Chuck Norris Files Massive Lawsuit Against Big Pharma After Popular Drug Nearly Killed His Wife
After a popular drug was given to Gena Norris, she nearly died and has suffered from its damages ever since—now they are suing.
On November 1, Chuck Norris and his wife Gena Norris announced a massive lawsuit against eleven different drug companies, including McKesson and Bracco, claiming they are responsible for nearly killing Gena.
“Unfortunately, litigation is the only course of action we can take to hold the drug companies accountable for threatening the lives of so many innocent people who undergo MRIs,” Gena said.
As Chuck Norris recently explained:
Gena and I have been in the news recently because of the gadolinium poisoning she received through her Magnetic Resonance Imaging, or MRI, “a diagnostic technique that uses magnetic fields and radio waves to produce a detailed image of the body’s soft tissue and bones.”

COLLECTED MATERIAL:
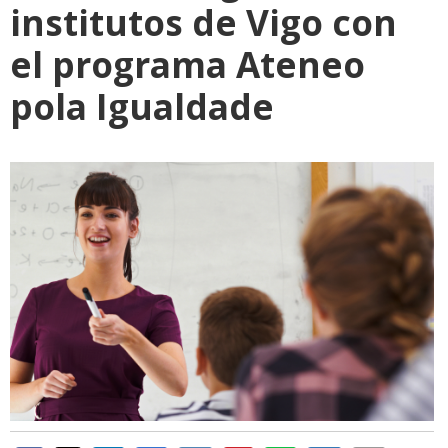
institutos de Vigo con
el programa Ateneo
pola Igualdade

LIST OF TASKS:
A. Answer the following about the text on the Norris lawsuit:
(i) On what date was the lawsuit announced?
(ii) How many drug companies does the lawsuit name?
(iii) What does the abbreviation MRI stand for?
B. Echo, word for word, the stretch of the text on the Norris lawsuit from "Chuck Norris Files" through "nearly killing Gena.".

ANSWERS TO THIS EXERCISE:
A.
(i) November 1
(ii) Eleven
(iii) Magnetic Resonance Imaging

B.
Chuck Norris Files Massive Lawsuit Against Big Pharma After Popular Drug Nearly Killed His Wife
After a popular drug was given to Gena Norris, she nearly died and has suffered from its damages ever since—now they are suing.
On November 1, Chuck Norris and his wife Gena Norris announced a massive lawsuit against eleven different drug companies, including McKesson and Bracco, claiming they are responsible for nearly killing Gena.